- Work task -
Could you copy out every line of text in the listing below word for word, leaving the pictures out of your answer?

- Provided data -
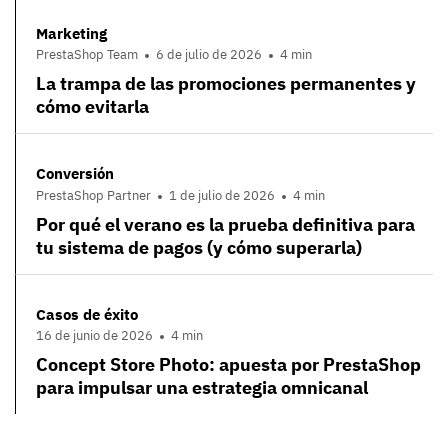
Marketing
PrestaShop Team
6 de julio de 2026
4 min
La trampa de las promociones permanentes y
cómo evitarla
Conversión
PrestaShop Partner
1 de julio de 2026
4 min
Por qué el verano es la prueba definitiva para
tu sistema de pagos (y cómo superarla)
Casos de éxito
16 de junio de 2026
4 min
Concept Store Photo: apuesta por PrestaShop
para impulsar una estrategia omnicanal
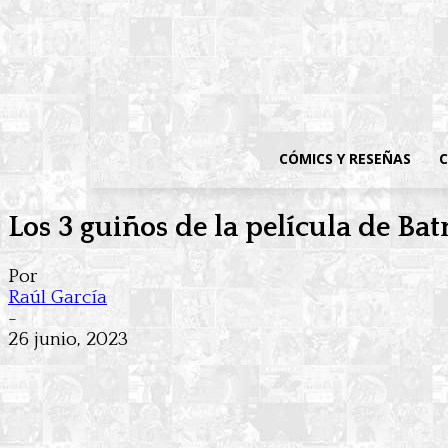
CÓMICS Y RESEÑAS
C
Los 3 guiños de la película de B
Por
Raúl García
-
26 junio, 2023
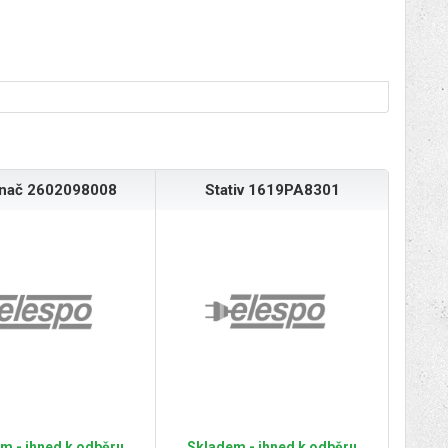
ínač 2602098008
Stativ 1619PA8301
m - ihned k odběru
Skladem - ihned k odběru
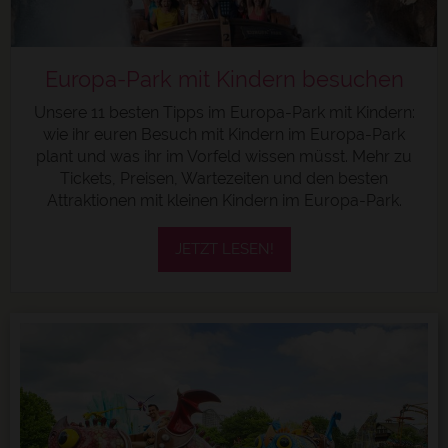
Europa-Park mit Kindern besuchen
Unsere 11 besten Tipps im Europa-Park mit Kindern:
wie ihr euren Besuch mit Kindern im Europa-Park
plant und was ihr im Vorfeld wissen müsst. Mehr zu
Tickets, Preisen, Wartezeiten und den besten
Attraktionen mit kleinen Kindern im Europa-Park.
JETZT LESEN!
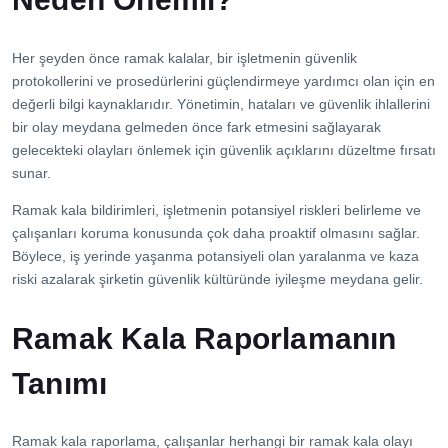
Her şeyden önce ramak kalalar, bir işletmenin güvenlik
protokollerini ve prosedürlerini güçlendirmeye yardımcı olan için en
değerli bilgi kaynaklarıdır. Yönetimin, hataları ve güvenlik ihlallerini
bir olay meydana gelmeden önce fark etmesini sağlayarak
gelecekteki olayları önlemek için güvenlik açıklarını düzeltme fırsatı
sunar.
Ramak kala bildirimleri, işletmenin potansiyel riskleri belirleme ve
çalışanları koruma konusunda çok daha proaktif olmasını sağlar.
Böylece, iş yerinde yaşanma potansiyeli olan yaralanma ve kaza
riski azalarak şirketin güvenlik kültüründe iyileşme meydana gelir.
Ramak Kala Raporlamanın
Tanımı
Ramak kala raporlama, çalışanlar herhangi bir ramak kala olayı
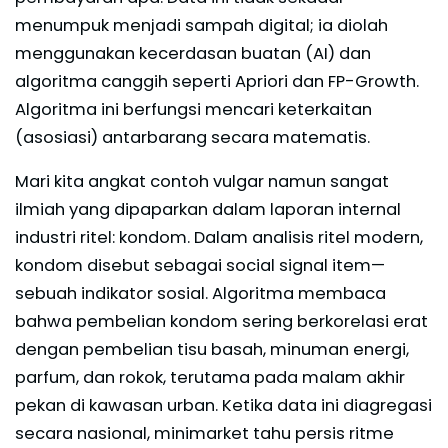
menumpuk menjadi sampah digital; ia diolah
menggunakan kecerdasan buatan (AI) dan
algoritma canggih seperti Apriori dan FP-Growth.
Algoritma ini berfungsi mencari keterkaitan
(asosiasi) antarbarang secara matematis.
Mari kita angkat contoh vulgar namun sangat
ilmiah yang dipaparkan dalam laporan internal
industri ritel: kondom. Dalam analisis ritel modern,
kondom disebut sebagai social signal item—
sebuah indikator sosial. Algoritma membaca
bahwa pembelian kondom sering berkorelasi erat
dengan pembelian tisu basah, minuman energi,
parfum, dan rokok, terutama pada malam akhir
pekan di kawasan urban. Ketika data ini diagregasi
secara nasional, minimarket tahu persis ritme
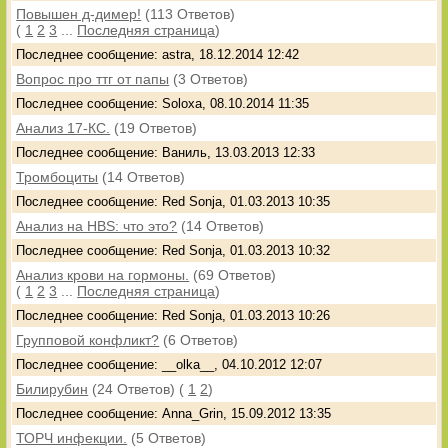
Повышен д-димер!
(113 Ответов)
(
1
2
3
...
Последняя страница
)
Последнее сообщение: astra, 18.12.2014 12:42
Вопрос про ттг от папы
(3 Ответов)
Последнее сообщение: Soloxa, 08.10.2014 11:35
Анализ 17-КС.
(19 Ответов)
Последнее сообщение: Ваниль, 13.03.2013 12:33
Тромбоциты
(14 Ответов)
Последнее сообщение: Red Sonja, 01.03.2013 10:35
Анализ на НВS: что это?
(14 Ответов)
Последнее сообщение: Red Sonja, 01.03.2013 10:32
Анализ крови на гормоны.
(69 Ответов)
(
1
2
3
...
Последняя страница
)
Последнее сообщение: Red Sonja, 01.03.2013 10:26
Групповой конфликт?
(6 Ответов)
Последнее сообщение: __olka__, 04.10.2012 12:07
Билирубин
(24 Ответов)
(
1
2
)
Последнее сообщение: Anna_Grin, 15.09.2012 13:35
ТОРЧ инфекции.
(5 Ответов)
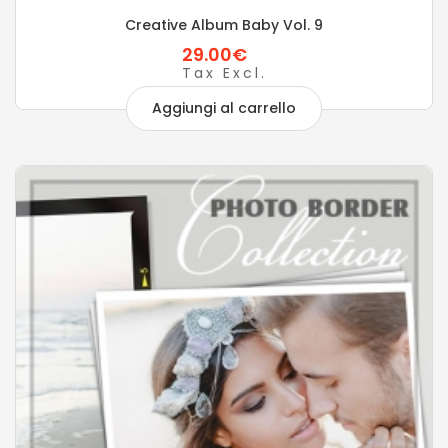
Creative Album Baby Vol. 9
29.00€
Tax Excl.
Aggiungi al carrello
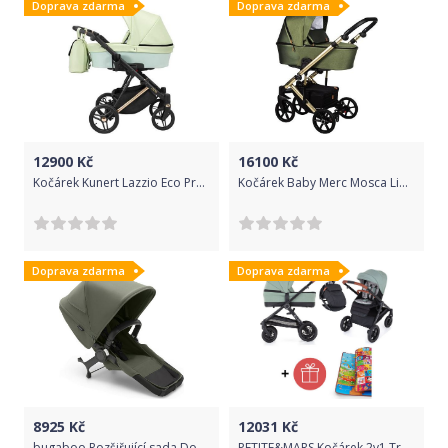
Doprava zdarma
Doprava zdarma
12900
Kč
16100
Kč
Kočárek Kunert Lazzio Eco Premium trojkombinace cooper rám mátový
Kočárek Baby Merc Mosca Limited 2020 trojkombinace s autosedačkou MOL/MO03/ZE
Doprava zdarma
Doprava zdarma
8925
Kč
12031
Kč
bugaboo Rozšiřující sada Donkey 5 Duo Complete Forest Green
PETITE&MARS Kočárek 2v1 Trails Iron Green + PETITE&MARS Podložka na hraní Joy ZDARMA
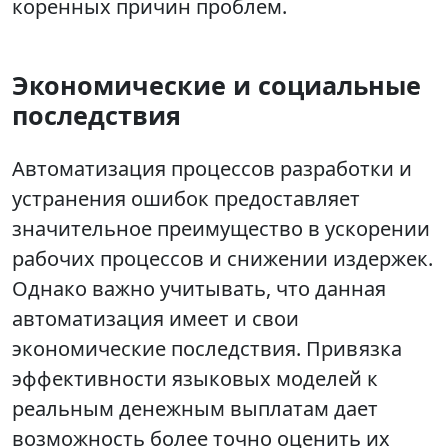
коренных причин проблем.
Экономические и социальные
последствия
Автоматизация процессов разработки и
устранения ошибок предоставляет
значительное преимущество в ускорении
рабочих процессов и снижении издержек.
Однако важно учитывать, что данная
автоматизация имеет и свои
экономические последствия. Привязка
эффективности языковых моделей к
реальным денежным выплатам дает
возможность более точно оценить их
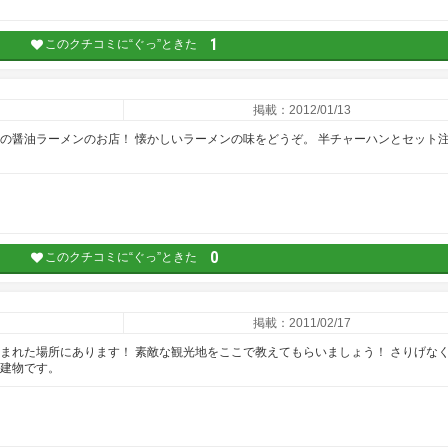
1
このクチコミに“ぐっ”ときた
掲載：2012/01/13
らの醤油ラーメンのお店！ 懐かしいラーメンの味をどうぞ。 半チャーハンとセット
0
このクチコミに“ぐっ”ときた
掲載：2011/02/17
囲まれた場所にあります！ 素敵な観光地をここで教えてもらいましょう！ さりげな
な建物です。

- Response to this task -
Marketing
PrestaShop Team
6 de julio de 2026
4 min
La trampa de las promociones permanentes y
cómo evitarla
Conversión
PrestaShop Partner
1 de julio de 2026
4 min
Por qué el verano es la prueba definitiva para
tu sistema de pagos (y cómo superarla)
Casos de éxito
16 de junio de 2026
4 min
Concept Store Photo: apuesta por PrestaShop
para impulsar una estrategia omnicanal
CÓMICS Y RESEÑAS
C
Los 3 guiños de la película de B
Por
Raúl García
-
26 junio, 2023
ínač 2602098008
Stativ 1619PA8301
m - ihned k odběru
Skladem - ihned k odběru
Europa-Park mit Kindern besuchen
Unsere 11 besten Tipps im Europa-Park mit Kindern:
wie ihr euren Besuch mit Kindern im Europa-Park
plant und was ihr im Vorfeld wissen müsst. Mehr zu
Tickets, Preisen, Wartezeiten und den besten
Attraktionen mit kleinen Kindern im Europa-Park.
JETZT LESEN!
Her şeyden önce ramak kalalar, bir işletmenin güvenlik
protokollerini ve prosedürlerini güçlendirmeye yardımcı olan için en
değerli bilgi kaynaklarıdır. Yönetimin, hataları ve güvenlik ihlallerini
bir olay meydana gelmeden önce fark etmesini sağlayarak
gelecekteki olayları önlemek için güvenlik açıklarını düzeltme fırsatı
sunar.
Ramak kala bildirimleri, işletmenin potansiyel riskleri belirleme ve
çalışanları koruma konusunda çok daha proaktif olmasını sağlar.
Böylece, iş yerinde yaşanma potansiyeli olan yaralanma ve kaza
riski azalarak şirketin güvenlik kültüründe iyileşme meydana gelir.
Ramak Kala Raporlamanın
Tanımı
Ramak kala raporlama, çalışanlar herhangi bir ramak kala olayı
menumpuk menjadi sampah digital; ia diolah
menggunakan kecerdasan buatan (AI) dan
algoritma canggih seperti Apriori dan FP-Growth.
Algoritma ini berfungsi mencari keterkaitan
(asosiasi) antarbarang secara matematis.
Mari kita angkat contoh vulgar namun sangat
ilmiah yang dipaparkan dalam laporan internal
industri ritel: kondom. Dalam analisis ritel modern,
kondom disebut sebagai social signal item—
sebuah indikator sosial. Algoritma membaca
bahwa pembelian kondom sering berkorelasi erat
dengan pembelian tisu basah, minuman energi,
parfum, dan rokok, terutama pada malam akhir
pekan di kawasan urban. Ketika data ini diagregasi
secara nasional, minimarket tahu persis ritme
Повышен д-димер!
(113 Ответов)
(
1
2
3
...
Последняя страница
)
Последнее сообщение: astra, 18.12.2014 12:42
Вопрос про ттг от папы
(3 Ответов)
Последнее сообщение: Soloxa, 08.10.2014 11:35
Анализ 17-КС.
(19 Ответов)
Последнее сообщение: Ваниль, 13.03.2013 12:33
Тромбоциты
(14 Ответов)
Последнее сообщение: Red Sonja, 01.03.2013 10:35
Анализ на НВS: что это?
(14 Ответов)
Последнее сообщение: Red Sonja, 01.03.2013 10:32
Анализ крови на гормоны.
(69 Ответов)
(
1
2
3
...
Последняя страница
)
Последнее сообщение: Red Sonja, 01.03.2013 10:26
Групповой конфликт?
(6 Ответов)
Последнее сообщение: __olka__, 04.10.2012 12:07
Билирубин
(24 Ответов)
(
1
2
)
Последнее сообщение: Anna_Grin, 15.09.2012 13:35
ТОРЧ инфекции.
(5 Ответов)
Creative Album Baby Vol. 9
29.00€
Tax Excl.
Aggiungi al carrello
Doprava zdarma
Doprava zdarma
12900
Kč
16100
Kč
Kočárek Kunert Lazzio Eco Premium trojkombinace cooper rám mátový
Kočárek Baby Merc Mosca Limited 2020 trojkombinace s autosedačkou MOL/MO03/ZE
Doprava zdarma
Doprava zdarma
8925
Kč
12031
Kč
bugaboo Rozšiřující sada Donkey 5 Duo Complete Forest Green
PETITE&MARS Kočárek 2v1 Trails Iron Green + PETITE&MARS Podložka na hraní Joy ZDARMA
коренных причин проблем.
Экономические и социальные
последствия
Автоматизация процессов разработки и
устранения ошибок предоставляет
значительное преимущество в ускорении
рабочих процессов и снижении издержек.
Однако важно учитывать, что данная
автоматизация имеет и свои
экономические последствия. Привязка
эффективности языковых моделей к
реальным денежным выплатам дает
возможность более точно оценить их
1
このクチコミに“ぐっ”ときた
掲載：2012/01/13
らの醤油ラーメンのお店！ 懐かしいラーメンの味をどうぞ。 半チャーハンとセット
0
このクチコミに“ぐっ”ときた
掲載：2011/02/17
囲まれた場所にあります！ 素敵な観光地をここで教えてもらいましょう！ さりげな
な建物です。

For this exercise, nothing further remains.